Princess Yachts says that 85 percent of the yacht is manufactured and built in-house, at its yard in Plymouth, England. This fact becomes all the more impressive when considering such details as the oval dining table. Finished in high-gloss Makassar ebony with cream leather padding beneath, it could grace any high-end furniture boutique. This piece, like almost everything else from the hull molding to seam welding, appears to be integrated. Only the engines and electronics are third-party sourced.

The Princess 30M comes with a standard layout that is largely fixed, although owners can change the four equal-size guest staterooms on the lower deck into two staterooms plus one VIP suite. Further customization is available on the flybridge, where the upper helm is fixed and everything else is up for grabs. My test yacht had an optional hot tub forward with a custom 1.2-ton Opacmare crane aft—to lift a bespoke display case of stainless steel and glass, containing a prized motorcycle.

Some of the Princess 30M’s flybridge-crossover appeal can be seen in her specifications. The load line length is just below 78 feet (24 meters), meaning that an MCA MGN 280 designation, for small vessels in commercial use, is all that an owner would require to put his yacht into charter. The Princess 30M also has a draft of 6 feet 9 inches (2.06 meters), ideal for shallow areas including the Bahamas. The tender garage for a 15-foot (4.5-meter) Williams Dieseljet should make gunkholing fun and easy.

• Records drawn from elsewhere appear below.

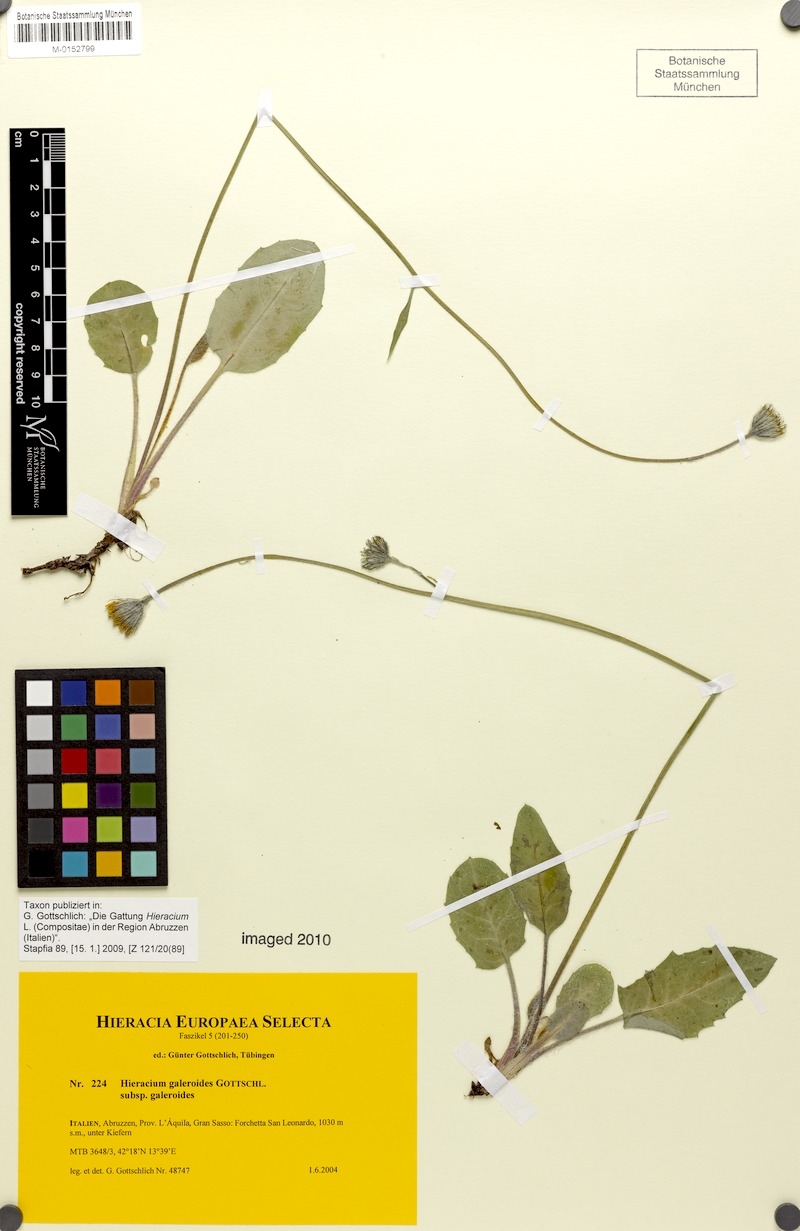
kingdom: Plantae
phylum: Tracheophyta
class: Magnoliopsida
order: Asterales
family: Asteraceae
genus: Hieracium
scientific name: Hieracium galeroides
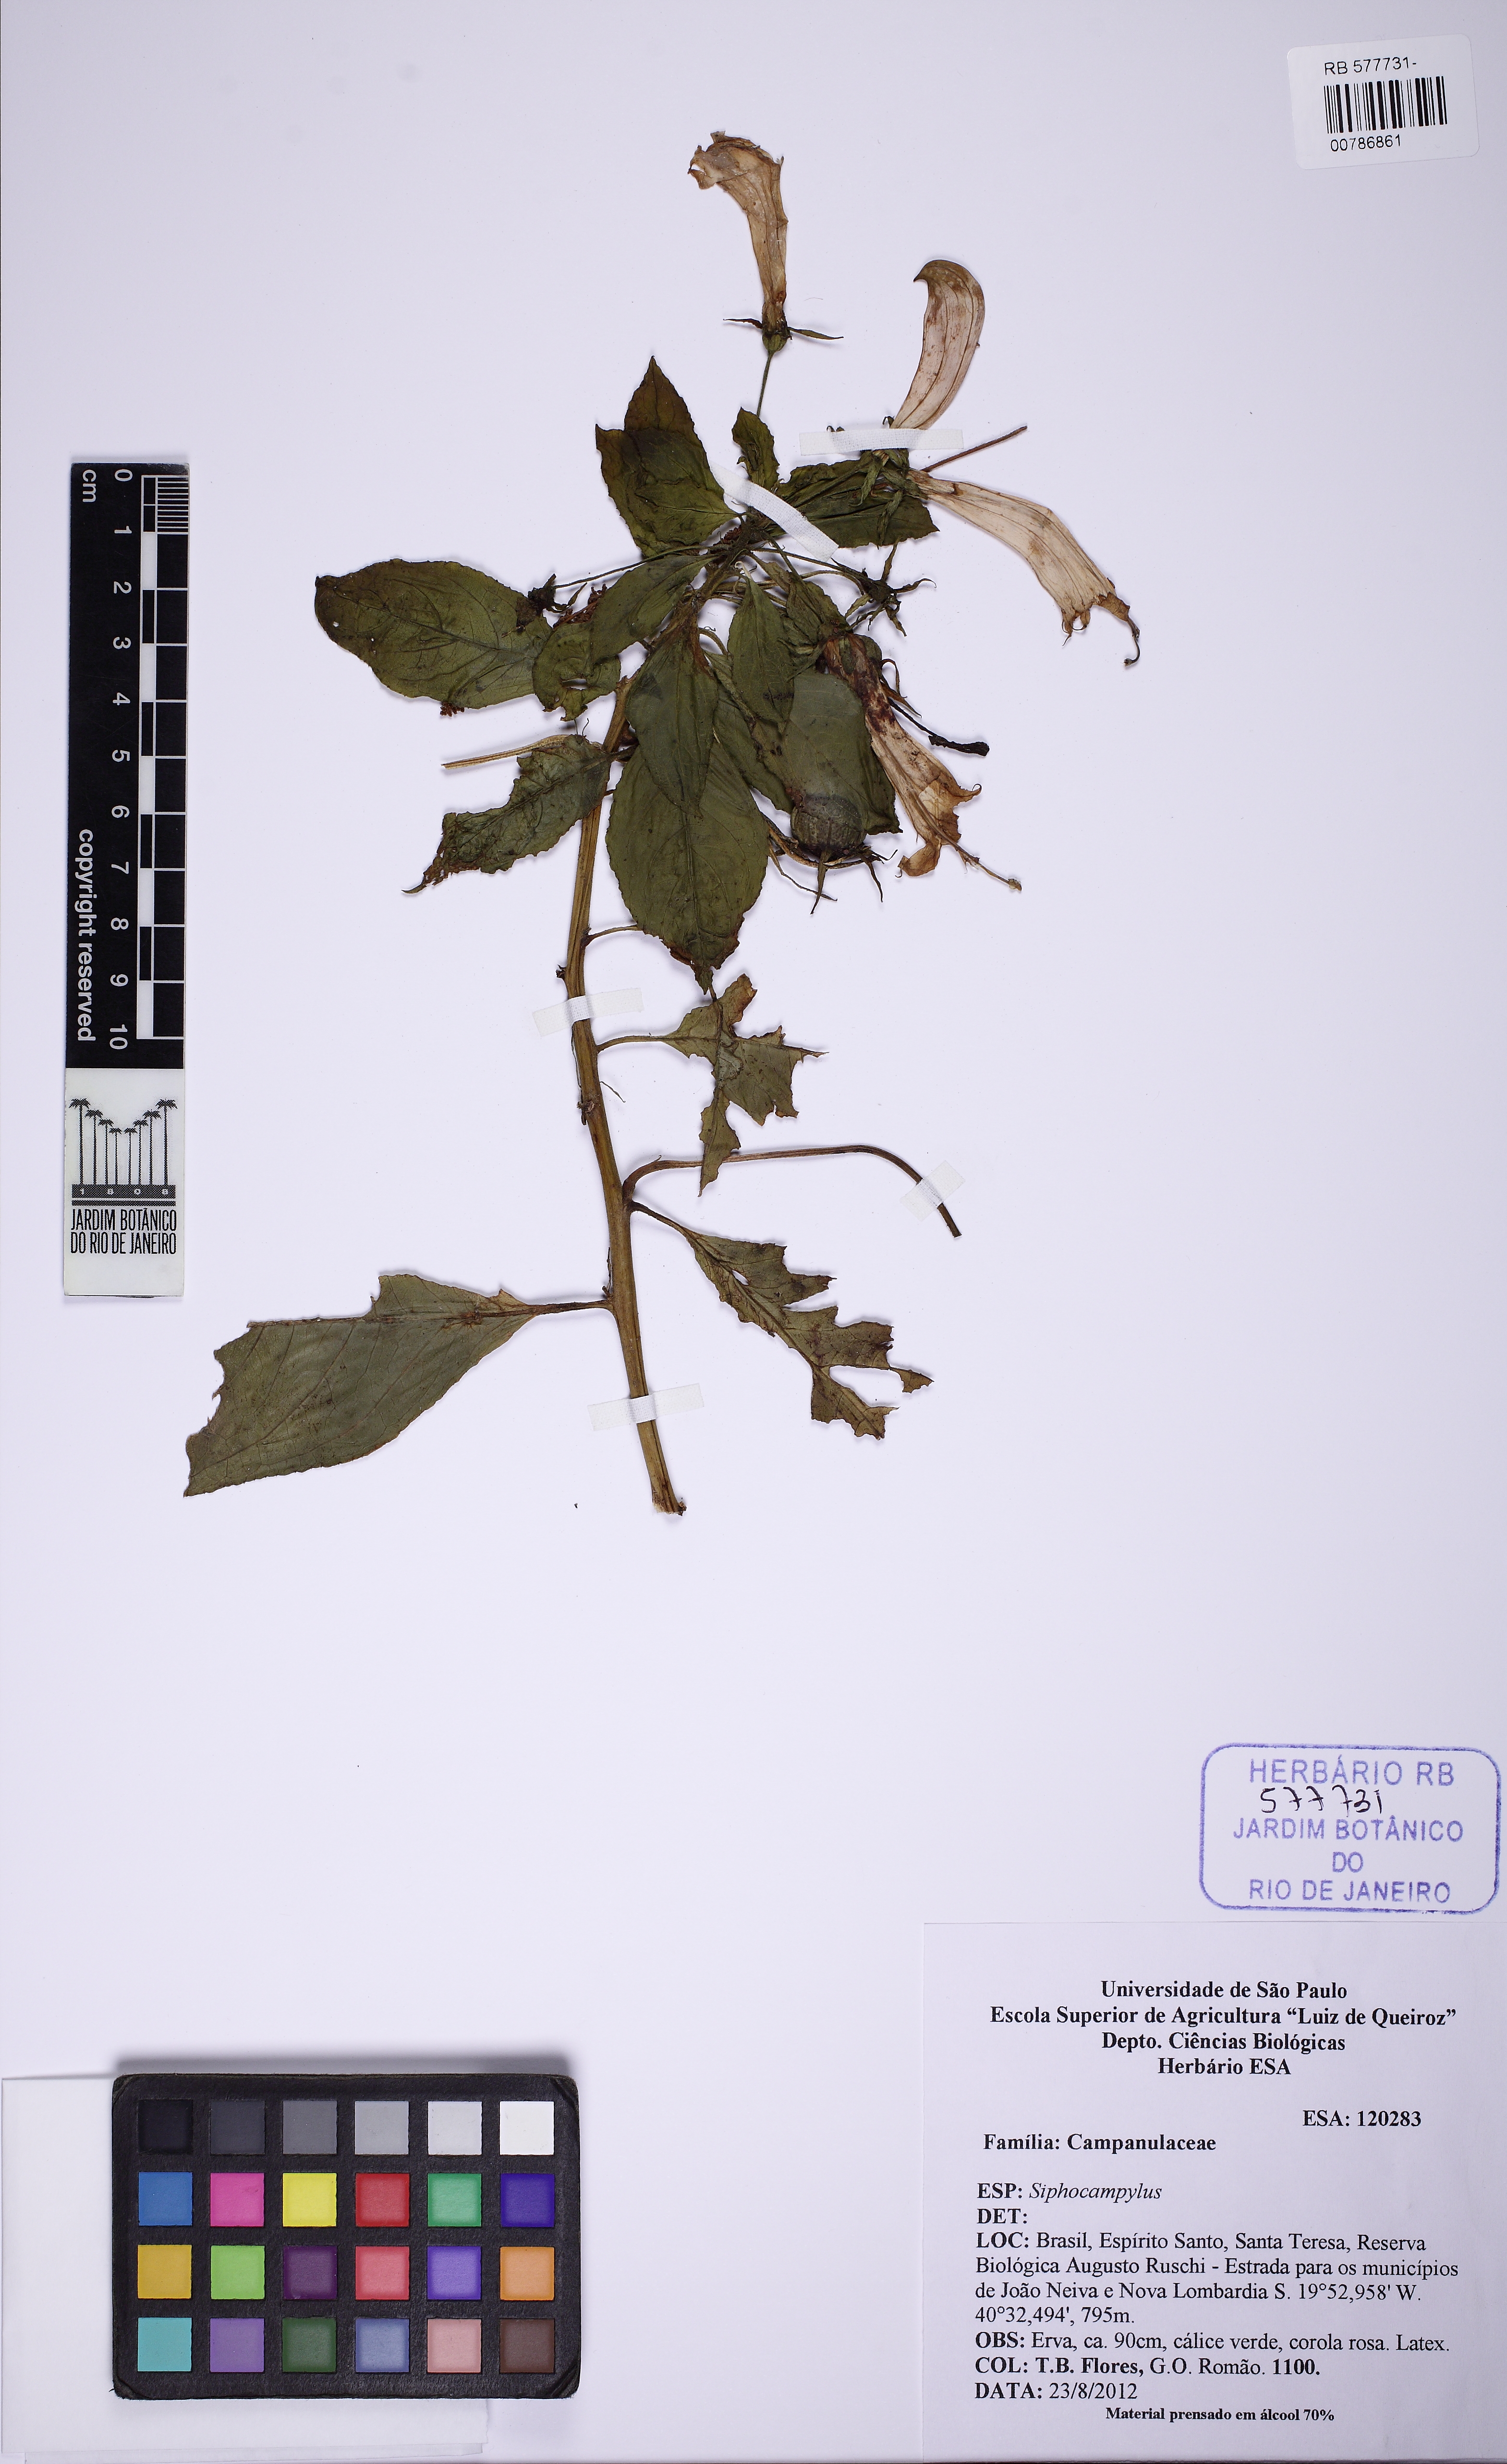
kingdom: Plantae
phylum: Tracheophyta
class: Magnoliopsida
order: Asterales
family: Campanulaceae
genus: Centropogon
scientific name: Centropogon cornutus
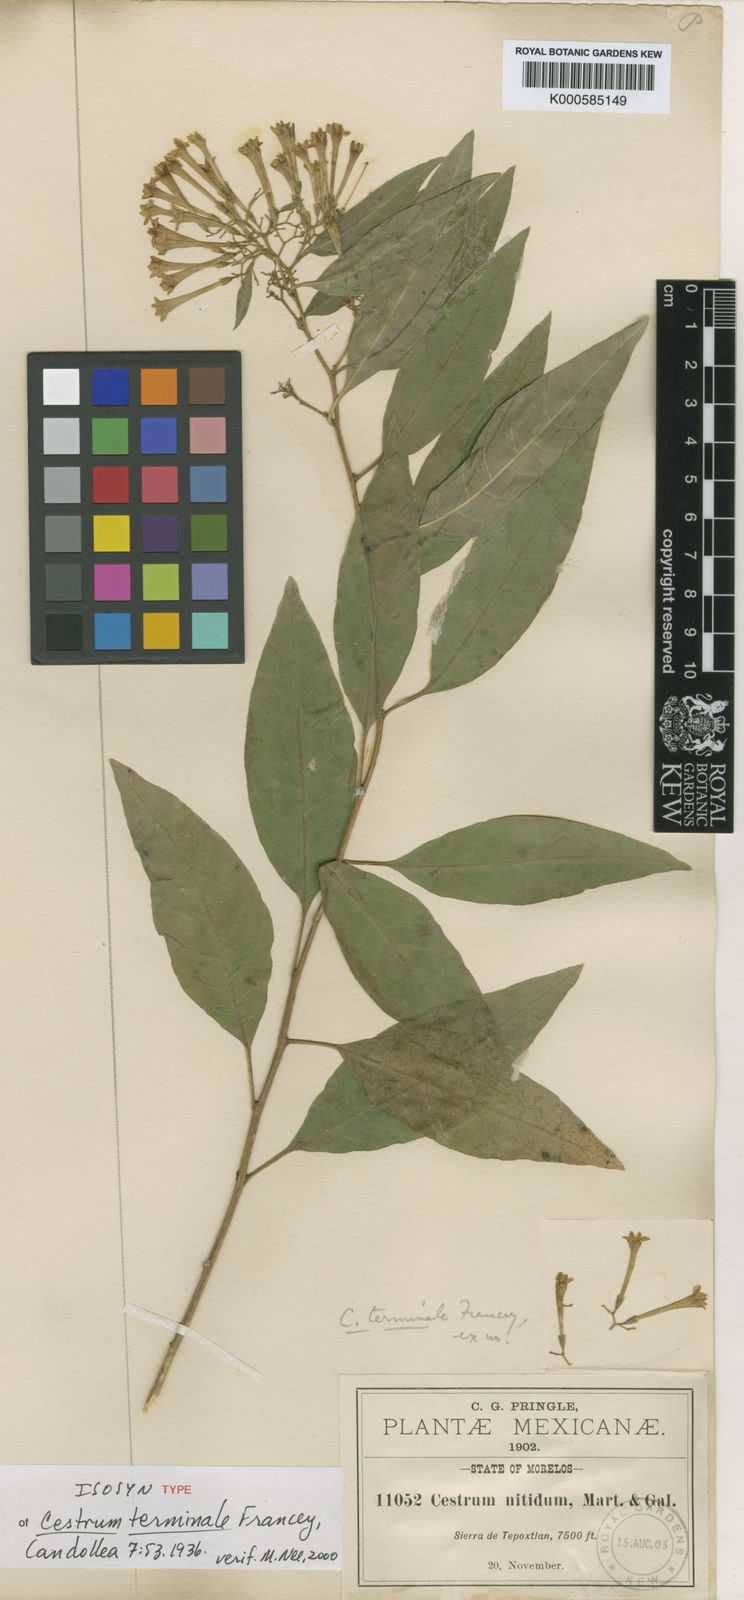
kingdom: Plantae
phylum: Tracheophyta
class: Magnoliopsida
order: Solanales
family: Solanaceae
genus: Cestrum
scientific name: Cestrum thyrsoideum
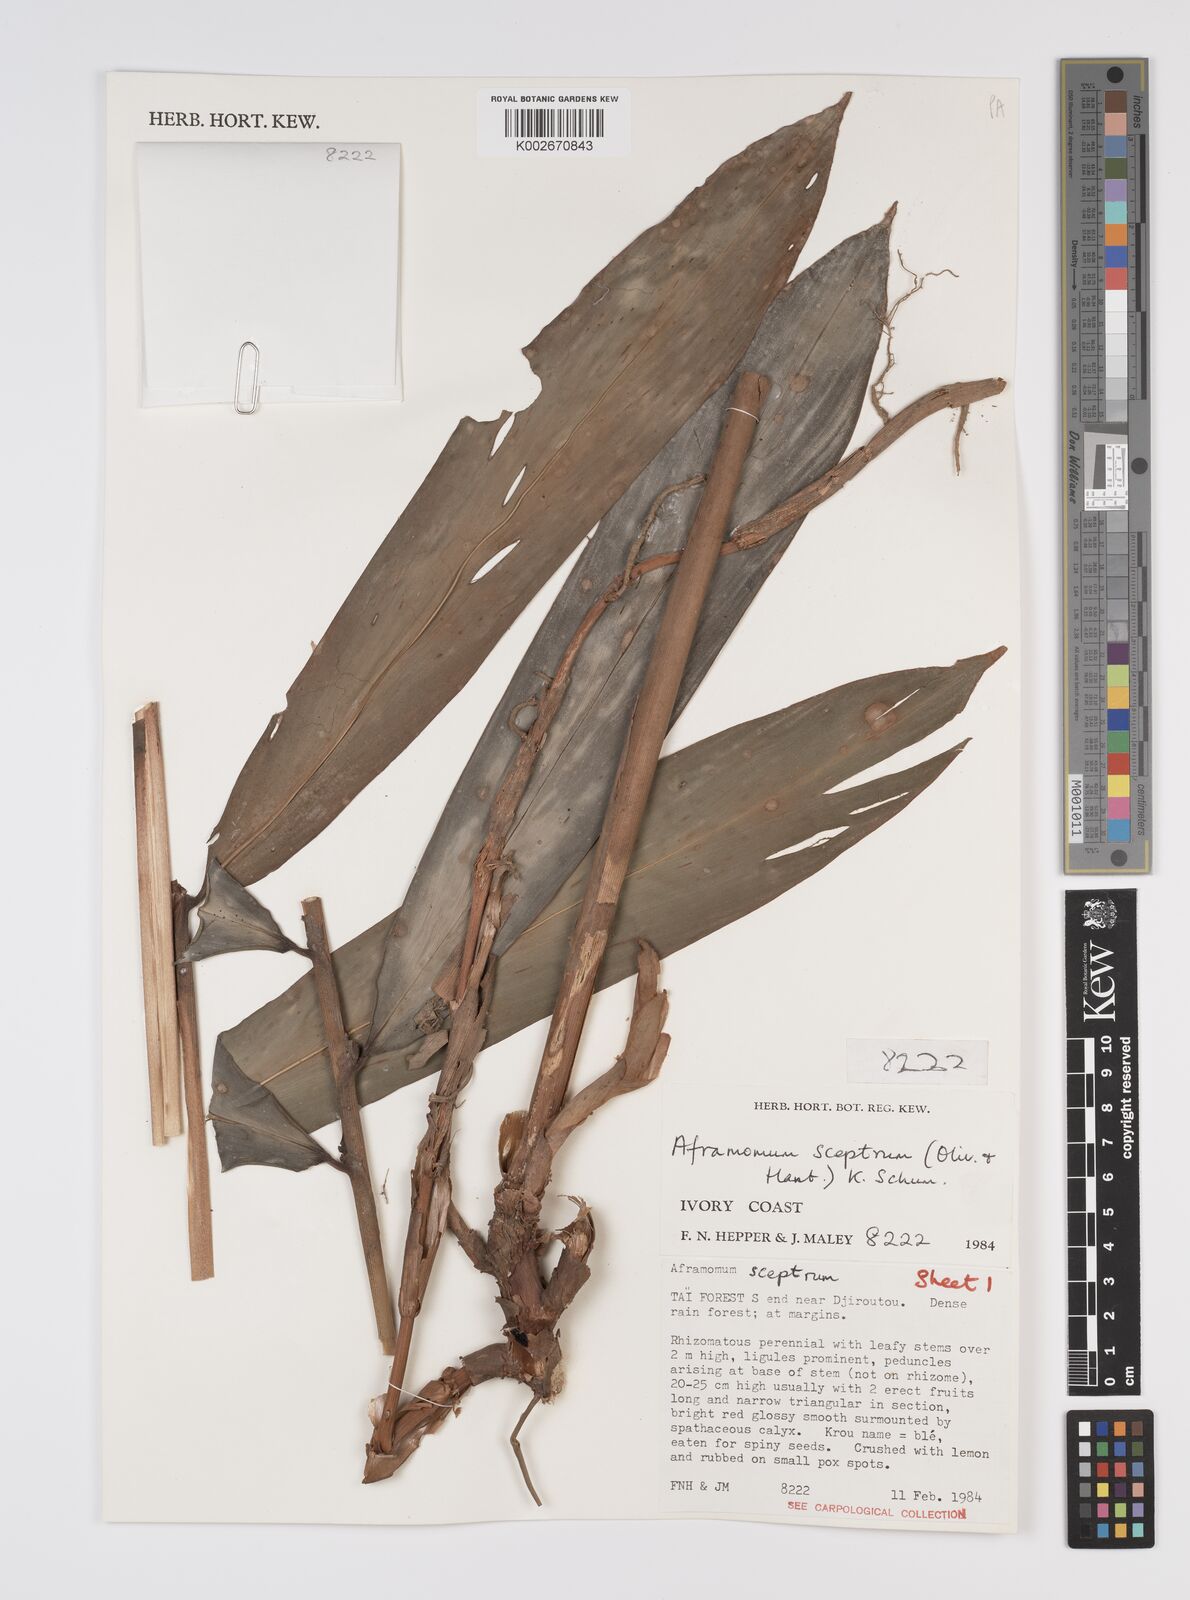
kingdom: Plantae
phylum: Tracheophyta
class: Liliopsida
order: Zingiberales
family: Zingiberaceae
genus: Aframomum
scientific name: Aframomum cereum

But to really understand the dual-purpose nature of this yacht, you need to fire up the twin MTU 16V 2000 M94 engines and unleash their combined 5,000-plus horsepower. They transmit their power through V-drives, and thrust-bearing couplings allow gearboxes to be soft mounted, considerably reducing noise and vibration, even in the lower-deck after staterooms. At 10 knots the Princess 30M sips diesel at just over 26 gallons per hour, for a range of more than 1,000 miles. Ease the throttles forward, and the result is decidedly sporty, with the Bernard Olesinski-designed planing hull lifting its 100 tons and running with alacrity. Princess Yachts International claims to have seen almost 30 knots out of this boat, which is entirely believable, given that she nudges 27 knots fully loaded.

The Princess 30M works well at both displacement and planing speeds, so owners can extend range or shrink time between ports.

The Princess 30M delivers in spades on her crossover promise. The builder nailed the flybridge benefits part of the brief while allowing superyacht features to shine through.